— ASSIGNMENT A —
In the text on Plan B One-Step, when did the company submit its supplemental new drug application to the FDA?
— ASSIGNMENT B —
Write the next part of the text on Plan B One-Step, picking up after its last sentence.

Plan B One-Step is an emergency contraceptive, sometimes referred to as the morning after pill. Plan B One-Step is currently labeled over the counter to women ages 17 years and older, but is sold behind the pharmacy counter. It is available by prescription only to women 16 years and younger. My decision does not change any current availability of the drug for all women.

In February 2011, Teva Womens Health Inc. submitted to the FDA a supplemental new drug application for Plan B One-Step. This application sought to make Plan B One-Step available over the counter for all girls of reproductive age. The science has confirmed the drug to be safe and effective with appropriate use. However, the switch from prescription to over the counter for this product requires that we have enough evidence to show that those who use this medicine can understand the label and use the product appropriately. I do not believe that Tevas application met that standard. The label comprehension and actual use studies did not contain data for all ages for which this product would be available for use.

FDA has recommended approval of this application in its Summary Review for Regulatory Action on Plan B One-Step. After careful consideration of the FDA Summary Review, I have concluded that the data, submitted by Teva, do not conclusively establish that Plan B One-Step should be made available over the counter for all girls of reproductive age.

— DATA EXTRACT —
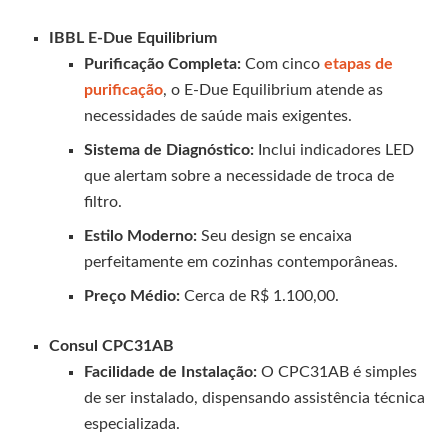
IBBL E-Due Equilibrium
Purificação Completa:
Com cinco
etapas de
purificação
, o E-Due Equilibrium atende as
necessidades de saúde mais exigentes.
Sistema de Diagnóstico:
Inclui indicadores LED
que alertam sobre a necessidade de troca de
filtro.
Estilo Moderno:
Seu design se encaixa
perfeitamente em cozinhas contemporâneas.
Preço Médio:
Cerca de R$ 1.100,00.
Consul CPC31AB
Facilidade de Instalação:
O CPC31AB é simples
de ser instalado, dispensando assistência técnica
especializada.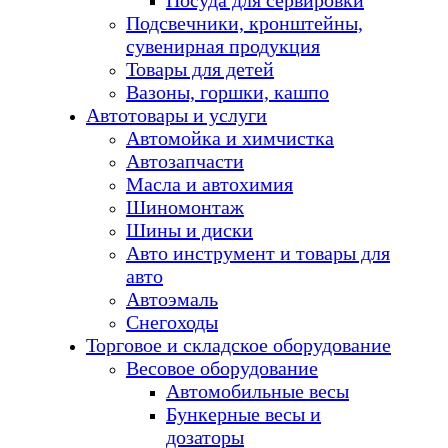
Посуда для сервировки
Подсвечники, кронштейны,
сувенирная продукция
Товары для детей
Вазоны, горшки, кашпо
Автотовары и услуги
Автомойка и химчистка
Автозапчасти
Масла и автохимия
Шиномонтаж
Шины и диски
Авто инструмент и товары для
авто
Автоэмаль
Снегоходы
Торговое и складское оборудование
Весовое оборудование
Автомобильные весы
Бункерные весы и
дозаторы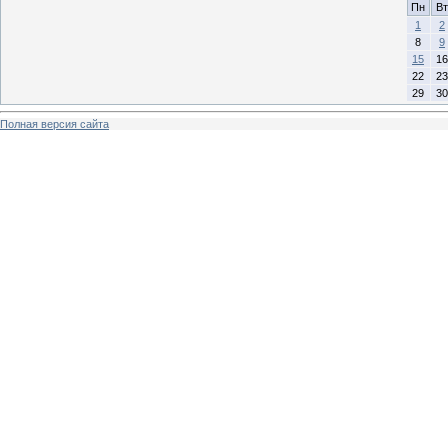
Пн
Вт
1
2
8
9
15
16
22
23
29
30
Полная версия сайта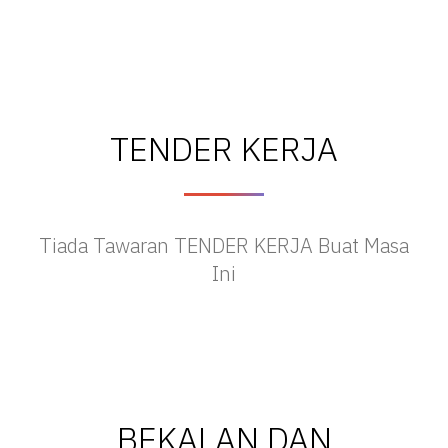
TENDER KERJA
Tiada Tawaran TENDER KERJA Buat Masa
Ini
BEKALAN DAN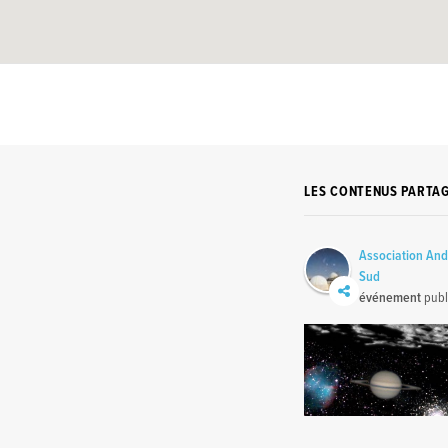
LES CONTENUS PARTA
Association An
Sud
événement
publ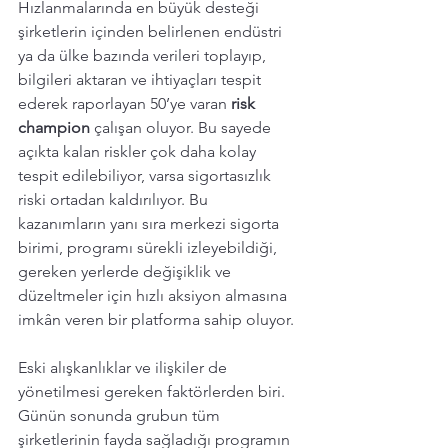
Hızlanmalarında en büyük desteği 
şirketlerin içinden belirlenen endüstri 
ya da ülke bazında verileri toplayıp, 
bilgileri aktaran ve ihtiyaçları tespit 
ederek raporlayan 50’ye varan 
risk 
champion
 çalışan oluyor. Bu sayede 
açıkta kalan riskler çok daha kolay 
tespit edilebiliyor, varsa sigortasızlık 
riski ortadan kaldırılıyor. Bu 
kazanımların yanı sıra merkezi sigorta 
birimi, programı sürekli izleyebildiği, 
gereken yerlerde değişiklik ve 
düzeltmeler için hızlı aksiyon almasına 
imkân veren bir platforma sahip oluyor. 
Eski alışkanlıklar ve ilişkiler de 
yönetilmesi gereken faktörlerden biri. 
Günün sonunda grubun tüm 
şirketlerinin fayda sağladığı programın 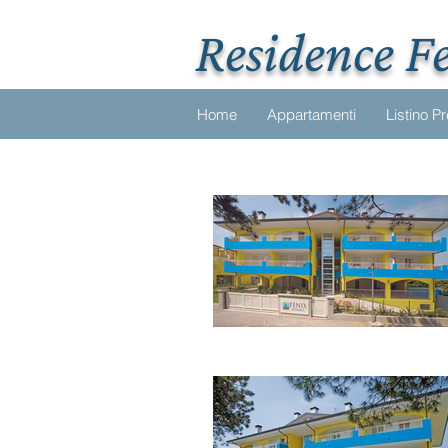
Residence F
Home
Appartamenti
Listino P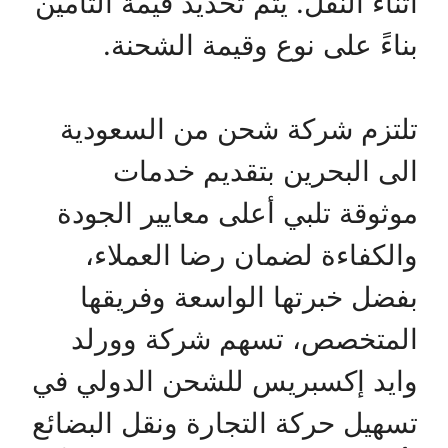
أثناء النقل. يتم تحديد قيمة التأمين
بناءً على نوع وقيمة الشحنة.
تلتزم شركة شحن من السعودية
الى البحرين بتقديم خدمات
موثوقة تلبي أعلى معايير الجودة
والكفاءة لضمان رضا العملاء،
بفضل خبرتها الواسعة وفريقها
المتخصص، تسهم شركة وورلد
وايد إكسبريس للشحن الدولي في
تسهيل حركة التجارة ونقل البضائع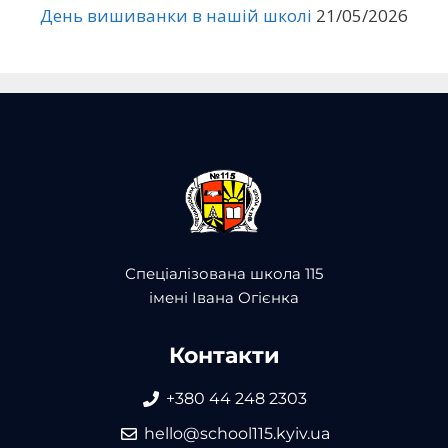
День вишиванки в нашій школі
21/05/2026
Спеціалізована школа 115
імені Івана Огієнка
Контакти
+380 44 248 2303
hello@school115.kyiv.ua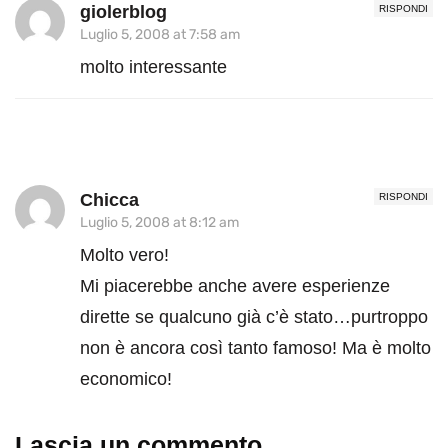
giolerblog
RISPONDI
Luglio 5, 2008 at 7:58 am
molto interessante
Chicca
RISPONDI
Luglio 5, 2008 at 8:12 am
Molto vero!
Mi piacerebbe anche avere esperienze
dirette se qualcuno già c’è stato…purtroppo
non è ancora così tanto famoso! Ma è molto
economico!
Lascia un commento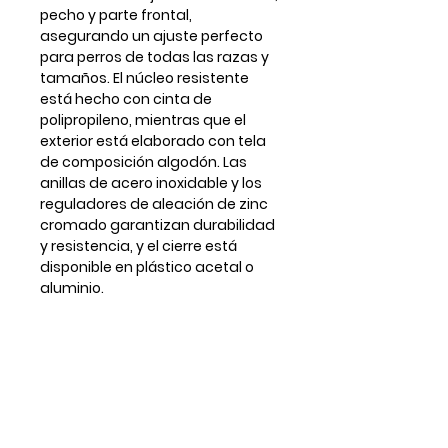
pecho y parte frontal,
asegurando un ajuste perfecto
para perros de todas las razas y
tamaños. El núcleo resistente
está hecho con cinta de
polipropileno, mientras que el
exterior está elaborado con tela
de composición algodón. Las
anillas de acero inoxidable y los
reguladores de aleación de zinc
cromado garantizan durabilidad
y resistencia, y el cierre está
disponible en plástico acetal o
aluminio.
*Todos los arneses vienen con
anilla delantera frontal para
enganchar la correa aunque en
alguna foto no se muestre.
** Para tallas o ajustes a medida
por favor contactar antes por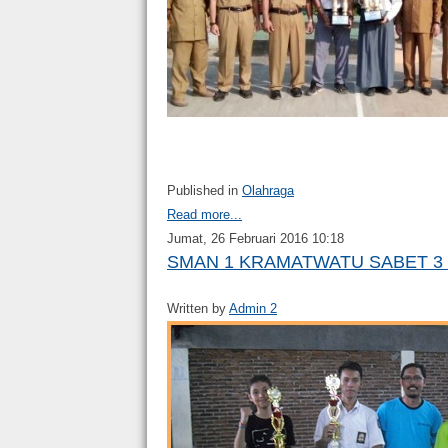
Published in
Olahraga
Read more...
Jumat, 26 Februari 2016 10:18
SMAN 1 KRAMATWATU SABET 3 
Written by
Admin 2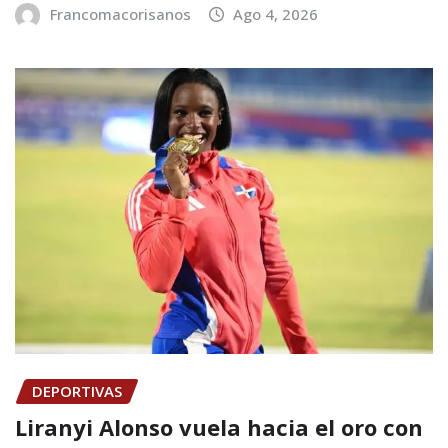
Francomacorisanos
Ago 4, 2026
DEPORTIVAS
Liranyi Alonso vuela hacia el oro con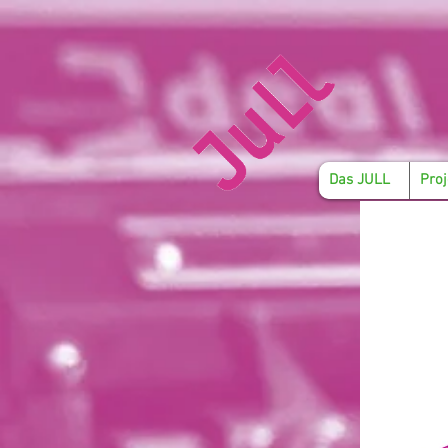
Das JULL
Proj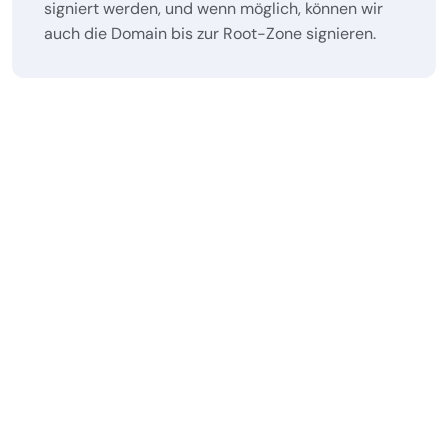
signiert werden, und wenn möglich, können wir
auch die Domain bis zur Root-Zone signieren.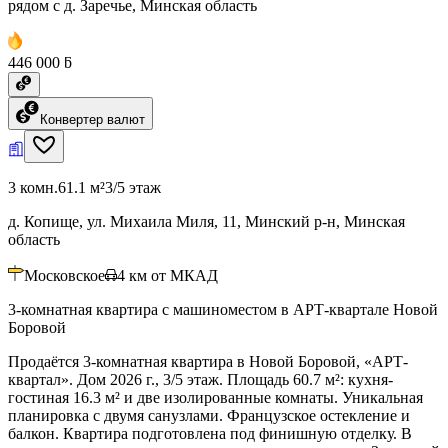
рядом с д. Заречье, Минская область
446 000 ƃ
Конвертер валют
3 комн.
61.1 м²
3/5 этаж
д. Копище, ул. Михаила Миля, 11, Минский р-н, Минская
область
Московское
4
км от МКАД
3-комнатная квартира с машиноместом в АРТ-квартале Новой
Боровой
Продаётся 3-комнатная квартира в Новой Боровой, «АРТ-
квартал». Дом 2026 г., 3/5 этаж. Площадь 60.7 м²: кухня-
гостиная 16.3 м² и две изолированные комнаты. Уникальная
планировка с двумя санузлами. Французское остекление и
балкон. Квартира подготовлена под финишную отделку. В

— ANSWER BOX A —
February 2011

— ANSWER BOX B —
The average age of the onset of menstruation for girls in the United States is 12.4 years. However, about ten percent of girls are physically capable of bearing children by 11.1 years of age. It is common knowledge that there are significant cognitive and behavioral differences between older adolescent girls and the youngest girls of reproductive age. If the application were approved, the product would be available, without prescription, for all girls of reproductive age.

The Secretary of the Department of Health and Human Services is responsible, acting through the FDA Commissioner, for executing the Federal Food, Drug, and Cosmetic Act. Todays action reflects my conclusion that the data provided as part of the actual use study and the label comprehension study are not sufficient to support making Plan B One-Step available to all girls 16 and younger, without talking to a health care professional. Plan B One-Step will still be available over the counter to women ages 17 and older.

Because I do not believe enough data were presented to support the application to make Plan B One-Step available over the counter for all girls of reproductive age, I have directed FDA to issue a complete response letter denying the supplemental new drug application (SNDA) by Teva Womens Health, Inc..

Letter to FDA Commissioner.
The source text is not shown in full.